O ASTRO

Eu não tenho pistas de quem sou:

Procurei no rol do "Mau Pagador"...

Nem por acaso lá estava eu.

Será que eu era um errante judeu?

Perguntei pelo bairro, ninguém sabia...

Nenhum sinal, nem de batismo na pia,

Imersão evangélica, nem no candomblé;

Por causa da cor podia ser o Pelé...

Nem identidade, CIC, PIS-PASEP,SPC...

Eu não tinha origem, como podem ver;

Carta ou bilhete enviado por alguém?

Nem correio elegante: eu era um Zé Ninguém...

Se você souber,

Se você sacar,

Dê um pulinho aqui, refrão

Venha me contar...

Pelo meu estilo achei que era rico;

Sem nenhum no bolso? Duro é que não fico...

Procurei um banco, o mais importante,

E naquele dia me tornei assaltante.

Sem amor algum pra me consolar,

Dei de amar a noite, dei de vadiar...

Larguei à deriva meu pobre coração,

E numa dessas noites virei cafetão!

Se eu não era nada, tudo podia ser...

Senador, deputado, presidente, era só querer!

Me candidatei como "desconhecido" e logo fui eleito!

Mamei nas tetas do governo: Fui eleito prefeito!

Se você souber,

Se você sacar,

Dê um pulinho aqui,

Venha me contar...

Pra saber dos meandros lá do Vaticano

Fiz teologia, me tornei padre, tipo "anglicano";

Acordava cedo para rezar missa, quase todo dia...

E não sei porque, um dia fui acusado de pedofilia...

Revoltado e amargo me tornei "polícia".

Um local seguro mas cheio de malícia...

Descobriram logo que eu não era flor

Que se cheira de perto: No morro virei matador.

Sem nenhum caminho, sem nenhum trocado,

Eu roubei um terno e me tornei advogado;

Me deu certa vontade de estar com Jesus na Santa Ceia;

Fui barrado na entrada: acabei em porta de cadeia.

Se você souber,

Se você sacar,

Dê um pulinho aqui,

Venha me contar...

Daí eu fui pra Bahia e me tornei Filho de Ghandi;

Naquela de dançar fiquei excitado e o "meu" era grande...

Fui parar num clube onde só tinha mulher;

Não usavam canudinho e só comiam de colher...

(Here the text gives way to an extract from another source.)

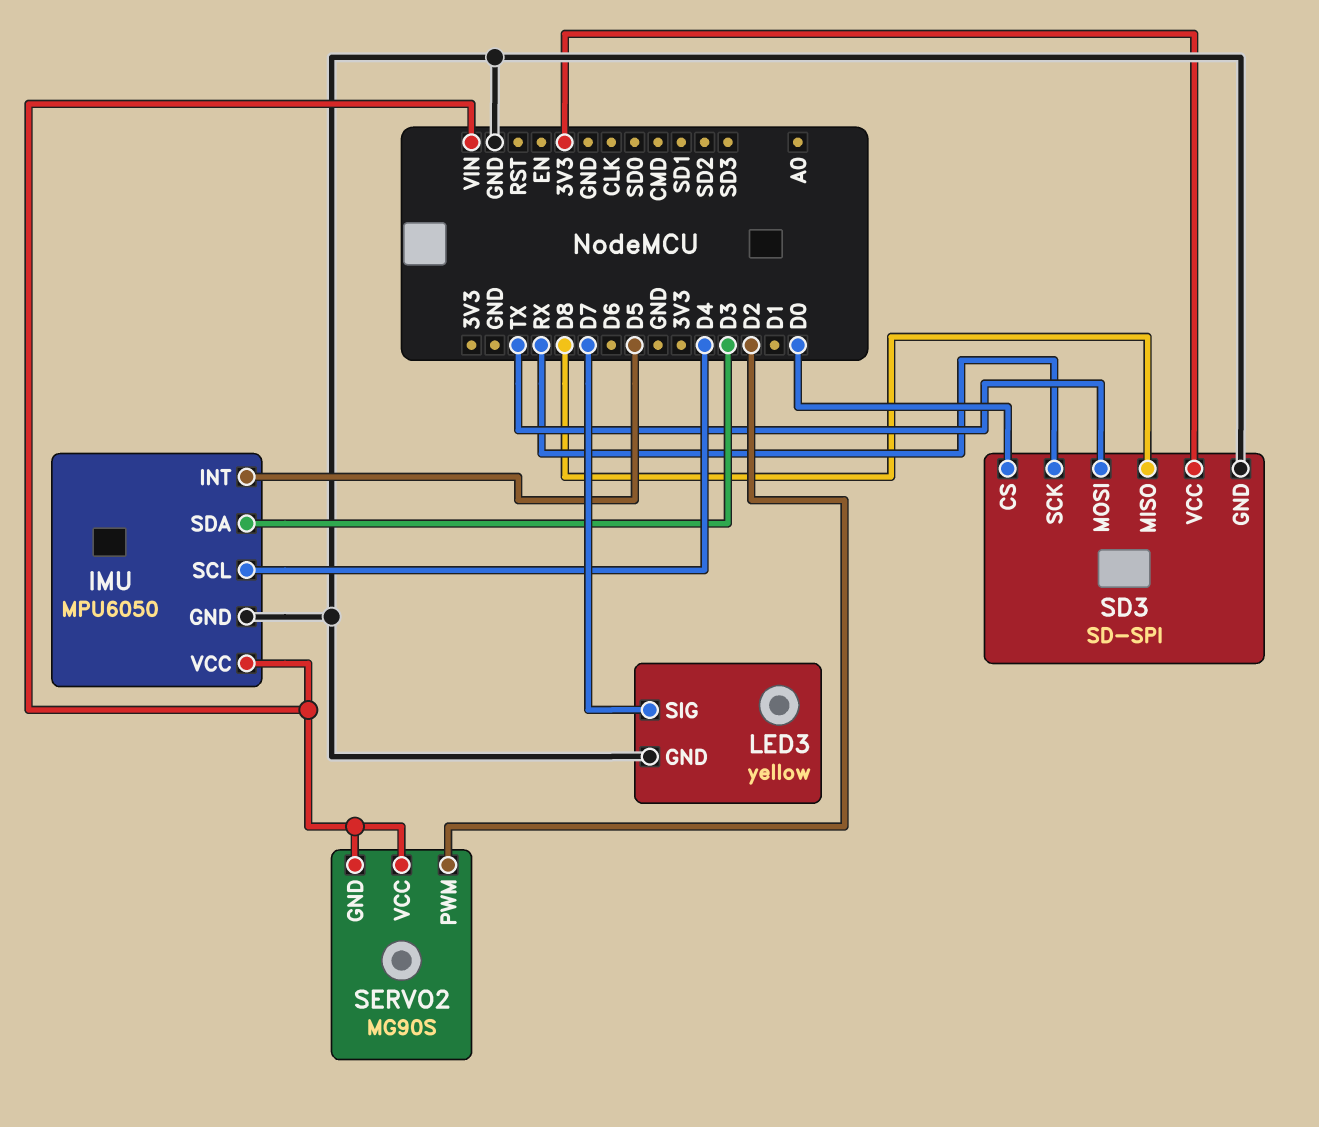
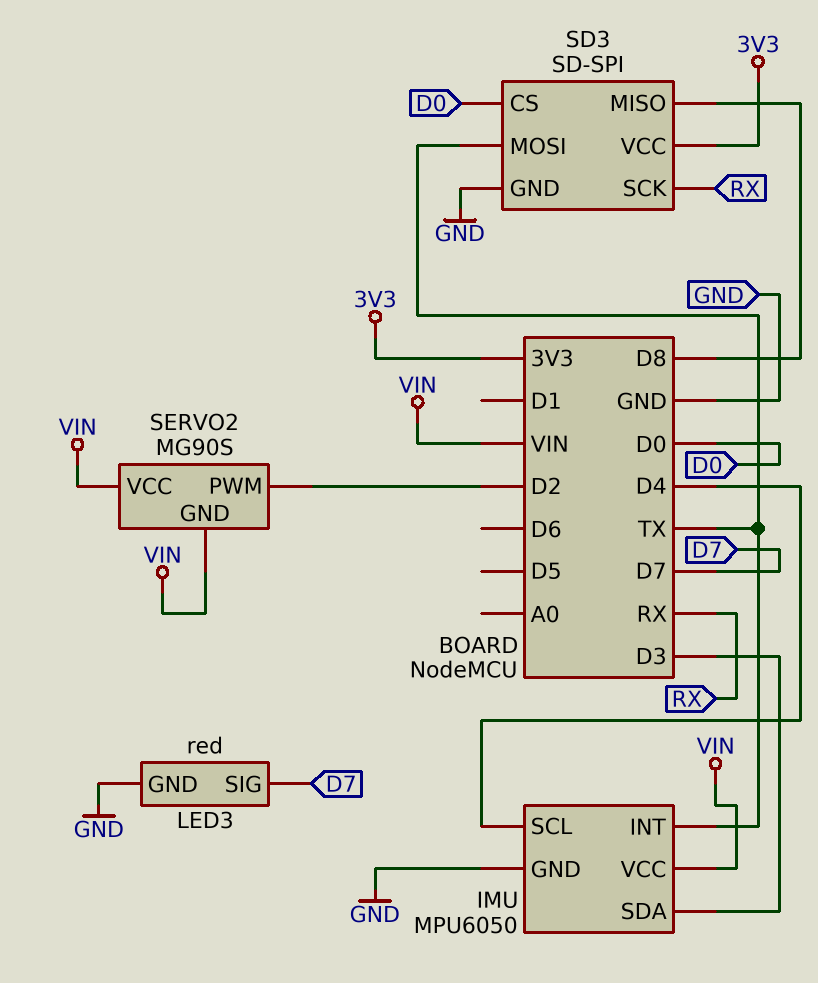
IMU pin INT: D5 -> TX
LED3: yellow -> red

Pra me afastar do mundo fui morar bem longe;

Num mosteiro oculto me tornei um sacro monge.

Saí pelo mundo todo iluminado, a fazer pregação;

Com viagens cada vez mais longas, comprei um avião.

Depois de tudo isso me tornei respeitado ufólogo:

Que me levou ao divã de um conhecido psicólogo.

Descobri na vida que fui esperma, filho, pai, avô;

Com um belo turbante passei a ler Tarô.

Se você souber,

Se você sacar,

Dê um pulinho aqui,

Venha me contar...

De filosofia eu nem aqui vou falar;

Nos gregos e modernos fui me alimentar...

Um telefonema me pôs no mundo normal:

Fui convidado a escrever coluna para um jornal.

Me chamaram para um "almoço nú" lá em Marrocos;

Preso em Istambul, meio alucinado, perdi o foco.

Escapei por pouco, acho que era quase meia-noite...

Aprendi que a Morte existe: eu vi sua foice.

Hoje, acabadão, subo no palco e é só por dinheiro;

Eu já fiz de tudo e meu amado pai quase que eu cheiro...

Já vivi em dois séculos: na quântica razão e na Belle Epoque;

Fui do samba ao rural mas hoje eu sou um astro do rock.